We compute the number of fatalities for each event type and filter on the top 20.
fatalities <- tapply(stormdata$FATALITIES, stormdata$EVTYPE, sum)
fatalitiesdf <- data.frame(Event = names(fatalities), Fatalities = as.numeric(fatalities), stringsAsFactors = TRUE) %>%
arrange(desc(fatalities)) %>%
head(20)
Note that the top 20 events account for over 94% of all fatalities; this justifies only focusing on the top 20 events.
sum(fatalitiesdf$Fatalities)/sum(stormdata$FATALITIES)
## [1] 0.9421667
We now plot the top 20 events by fatalities.
fatalitiesdf$Event <- factor(fatalitiesdf$Event, levels = fatalitiesdf$Event)
ggplot(fatalitiesdf, aes(x = Fatalities, y = Event)) +
geom_bar(stat = "identity", fill = "red") +
geom_text(aes(label = Fatalities), hjust = -0.1, colour = "black") +
xlim(0, 2200) +
labs(title = "US Severe Weather Fatalities 1996 - 2011")
Excessive Heat and Tornadoes were the most fatal events, with over 3300 deaths attributable to them. Flash Floods were also deadly with 889 deaths.
We next compute the number of injuries for each event type and filter on the top 20.
injuries <- tapply(stormdata$INJURIES, stormdata$EVTYPE, sum)
injuriesdf <- data.frame(Event = names(injuries), Injuries = as.numeric(injuries), stringsAsFactors = TRUE) %>%
arrange(desc(injuries)) %>%
head(20)
Note that the top 20 events account for over 97% of all injuries; this justifies only focusing on the top 20 events.
sum(injuriesdf$Injuries)/sum(stormdata$INJURIES)
## [1] 0.9740233
We now plot the top 20 events by injuries.
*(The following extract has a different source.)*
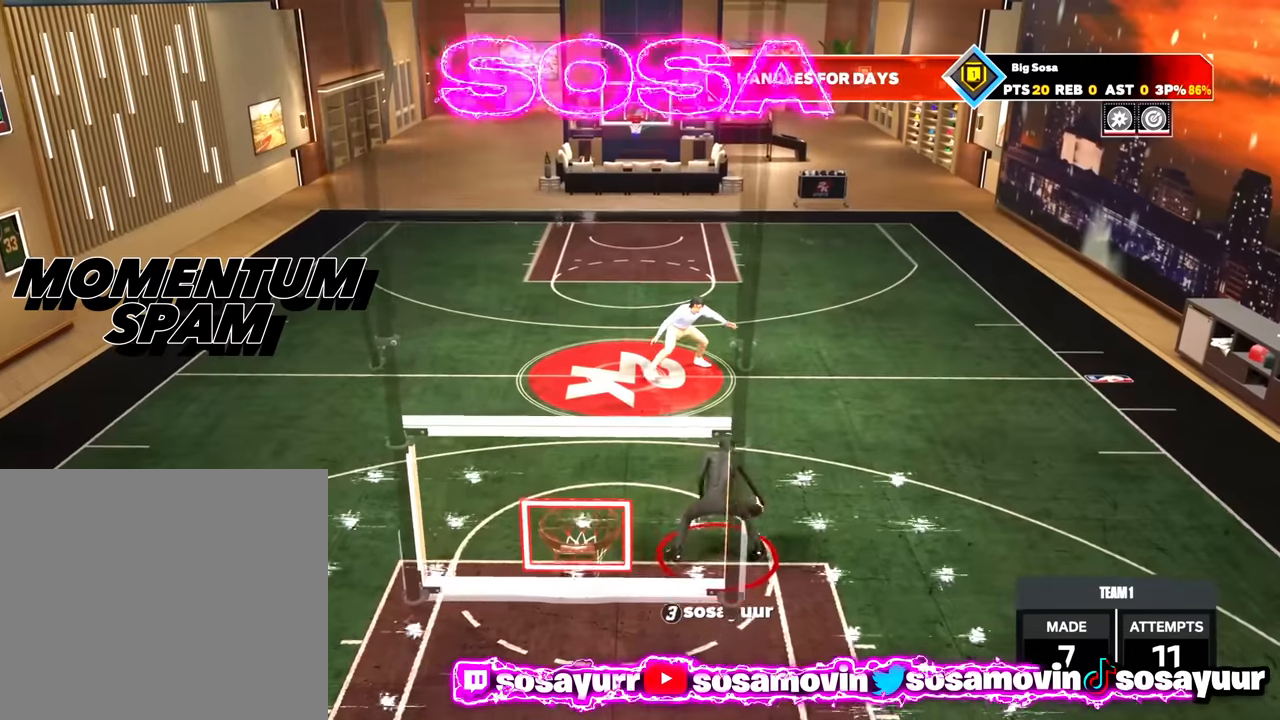
{"buttons": [], "left_stick": "center", "right_stick": "center", "events": [[150, "left_stick", "up-right"], [250, "R2", "up"], [434, "left_stick", "center"]]}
injuriesdf$Event <- factor(injuriesdf$Event, levels = injuriesdf$Event)
ggplot(injuriesdf, aes(x = Injuries, y = Event)) +
geom_bar(stat = "identity", fill = "red") +
geom_text(aes(label = Injuries), hjust = -0.1, colour = "black") +
xlim(0, 25000) +
labs(title = "US Severe Weather Injuries 1996 - 2011") +
theme_bw()
Tornadoes were by far the most dangerous event with respect to injuries with over 20,000 injuries caused by them. Excessive Heat and Flooding were also dangerous with a combined 14,191 injuries attributable to the two events.
Overall, Tornadoes and Excessive Heat lead to many injuries and fatalities; as such the focus of any efforts to reduce the impact on public health of severe weather events should begin with these two events. Flooding (or Flash Flooding) was also dangerous and it should be a focus of efforts to reduce injuries and fatalities.